Densho Digital Archive
Manzanar National Historic Site Collection
Title: Gloria Toshiko Imagire Interview
Narrator: Gloria Toshiko Imagire
Interviewer: Richard Potashin
Location: Sacramento, California
Date: October 17, 2008
Densho ID: denshovh-igloria-01-0012

<Begin Segment 12>

RP: But were any of your children on any of these visits back to the camp?

GI: Yes, they came with me, yeah. My kids, I don't know what it is. They don't seem as interested as some of these, some people are really interested in it. And mine, it's maybe in passing, but I don't feel they're that interested. [Laughs] I don't know if I should encourage them to be more interested or what, but they don't... do you know what I'm talking about? Some people are really interested, and they're very lukewarm about it all. They don't really seem that interested. So maybe I'll brainwash my grandkids, and maybe they'll get more interested. [Laughs]

RP: Well, what was it like for you to go back there emotionally?

GI: Emotionally, I guess I sat there, and it's just desert now. And I couldn't believe that we'd all been playing and going to school and doing this and that. And here it was just this, kind of like a ghost town kind of a thing. So it gave me an eerie feeling. But it's just something way far away, it's like it was a dream or something.

RP: And you went there with your parents, too, the first time?

GI: The first time my parents went with us. And the last, and then another time my kids came with us. And then the last time was that dedication of that plaque, it was just my husband and I. By then my father was gone, and my mother didn't come with us.

RP: Did, after camp, in the years after camp, did your parents talk much about your camp experience?

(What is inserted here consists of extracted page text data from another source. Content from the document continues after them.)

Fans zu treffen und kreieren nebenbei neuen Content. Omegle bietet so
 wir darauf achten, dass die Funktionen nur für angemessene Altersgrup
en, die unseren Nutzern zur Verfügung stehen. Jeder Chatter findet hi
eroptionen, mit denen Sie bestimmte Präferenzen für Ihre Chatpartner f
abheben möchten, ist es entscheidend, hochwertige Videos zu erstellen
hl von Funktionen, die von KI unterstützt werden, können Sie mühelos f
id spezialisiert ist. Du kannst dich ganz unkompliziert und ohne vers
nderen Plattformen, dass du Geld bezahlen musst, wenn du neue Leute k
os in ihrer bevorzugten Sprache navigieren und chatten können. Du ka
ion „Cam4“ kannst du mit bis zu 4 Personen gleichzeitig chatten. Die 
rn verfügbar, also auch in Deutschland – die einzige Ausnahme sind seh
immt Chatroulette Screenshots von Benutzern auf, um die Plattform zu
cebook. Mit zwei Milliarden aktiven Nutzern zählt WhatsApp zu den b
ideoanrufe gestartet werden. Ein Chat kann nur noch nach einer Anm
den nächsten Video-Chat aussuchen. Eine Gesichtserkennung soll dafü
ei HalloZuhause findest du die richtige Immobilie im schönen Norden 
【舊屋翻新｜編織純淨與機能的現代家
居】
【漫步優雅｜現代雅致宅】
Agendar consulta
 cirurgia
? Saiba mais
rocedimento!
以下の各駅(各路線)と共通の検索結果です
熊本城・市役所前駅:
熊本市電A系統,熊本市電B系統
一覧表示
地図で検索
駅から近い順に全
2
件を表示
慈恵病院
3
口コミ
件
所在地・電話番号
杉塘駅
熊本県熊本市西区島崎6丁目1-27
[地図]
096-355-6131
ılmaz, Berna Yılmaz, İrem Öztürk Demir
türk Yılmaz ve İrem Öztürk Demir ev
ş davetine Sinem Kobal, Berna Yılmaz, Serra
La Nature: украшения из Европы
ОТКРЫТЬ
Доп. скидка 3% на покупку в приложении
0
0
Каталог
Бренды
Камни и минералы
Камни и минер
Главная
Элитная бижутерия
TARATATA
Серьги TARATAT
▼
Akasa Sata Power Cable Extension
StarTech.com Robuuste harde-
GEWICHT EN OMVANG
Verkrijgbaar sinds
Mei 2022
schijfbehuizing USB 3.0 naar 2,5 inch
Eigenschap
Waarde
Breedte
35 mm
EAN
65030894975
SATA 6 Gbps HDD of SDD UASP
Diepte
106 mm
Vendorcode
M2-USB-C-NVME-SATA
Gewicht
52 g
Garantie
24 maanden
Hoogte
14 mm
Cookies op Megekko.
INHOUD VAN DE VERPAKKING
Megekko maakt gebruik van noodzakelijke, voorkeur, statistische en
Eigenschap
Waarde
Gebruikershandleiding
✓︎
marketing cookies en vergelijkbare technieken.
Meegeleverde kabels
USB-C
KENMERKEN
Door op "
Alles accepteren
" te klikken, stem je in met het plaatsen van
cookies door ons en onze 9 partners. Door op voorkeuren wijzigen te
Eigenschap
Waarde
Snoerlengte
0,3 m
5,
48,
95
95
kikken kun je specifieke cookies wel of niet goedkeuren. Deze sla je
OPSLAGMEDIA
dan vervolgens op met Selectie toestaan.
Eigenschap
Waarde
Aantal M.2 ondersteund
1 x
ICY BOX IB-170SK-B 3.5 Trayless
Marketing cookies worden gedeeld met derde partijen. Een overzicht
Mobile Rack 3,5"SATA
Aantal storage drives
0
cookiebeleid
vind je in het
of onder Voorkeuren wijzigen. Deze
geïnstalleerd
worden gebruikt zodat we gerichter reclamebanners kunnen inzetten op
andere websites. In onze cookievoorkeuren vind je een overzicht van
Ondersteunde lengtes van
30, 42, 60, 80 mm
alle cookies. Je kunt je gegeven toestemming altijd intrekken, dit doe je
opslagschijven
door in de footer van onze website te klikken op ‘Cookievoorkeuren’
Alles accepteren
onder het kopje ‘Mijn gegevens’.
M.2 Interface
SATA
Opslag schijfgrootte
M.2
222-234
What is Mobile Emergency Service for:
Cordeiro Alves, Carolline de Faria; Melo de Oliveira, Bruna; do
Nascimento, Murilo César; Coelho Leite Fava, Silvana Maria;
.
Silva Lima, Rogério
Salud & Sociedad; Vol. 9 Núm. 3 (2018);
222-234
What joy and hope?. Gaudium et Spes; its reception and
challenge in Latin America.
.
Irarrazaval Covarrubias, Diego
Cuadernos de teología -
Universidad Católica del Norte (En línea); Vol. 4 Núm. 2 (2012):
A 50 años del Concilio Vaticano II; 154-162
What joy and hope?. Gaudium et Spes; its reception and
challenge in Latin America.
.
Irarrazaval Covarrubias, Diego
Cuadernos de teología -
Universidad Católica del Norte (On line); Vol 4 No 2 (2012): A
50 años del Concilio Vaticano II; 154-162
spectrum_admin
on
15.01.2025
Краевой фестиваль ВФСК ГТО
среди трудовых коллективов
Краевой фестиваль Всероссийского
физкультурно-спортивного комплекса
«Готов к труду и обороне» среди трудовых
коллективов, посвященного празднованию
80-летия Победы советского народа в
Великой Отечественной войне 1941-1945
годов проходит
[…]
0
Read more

GI: No, not really. No, they never, they didn't. Except when we went to that, when we went to camp, my father said, "Oh, that's where this was, that's where that was," that part. But in between, they didn't really talk about it. None of us talked about it, I guess. It was almost like we wanted to erase that part of it, or something. Because I regret now that I didn't want anything to be, any part of being Japanese. 'Cause I remember when we came back, my parents, I think, they'd want me to go to Japanese school. I didn't go. I didn't want anything. And then as an adult, I thought, "Why did I do that?" But by then, you know, I had done that.

RP: Was there, in your mind, a sense of shame or something attached to that experience?

GI: Yeah. I think it was, I wanted to be the kind that blended into the thing and didn't stand out as...

RP: Different?

GI: 'Cause I remember when we first came out of camp, I thought, "Oh, gosh, they're going to call us 'Dirty Japs' or something." But we went out of camp to Ogden, Utah, and they were Mormons, and they were really kind to us. They never made any reference to the war or to anything like that. So it was...

RP: Did you leave camp towards the end?

GI: I think so. Because what, the war ended in August?

RP: '45.

GI: I think we must have left about August or September. 'Cause everybody was, we were saying, "Wow, how sad, everybody's going."

RP: Yeah, the community that you had there is dispersing.

GI: Yeah, like a ghost town, everybody was going.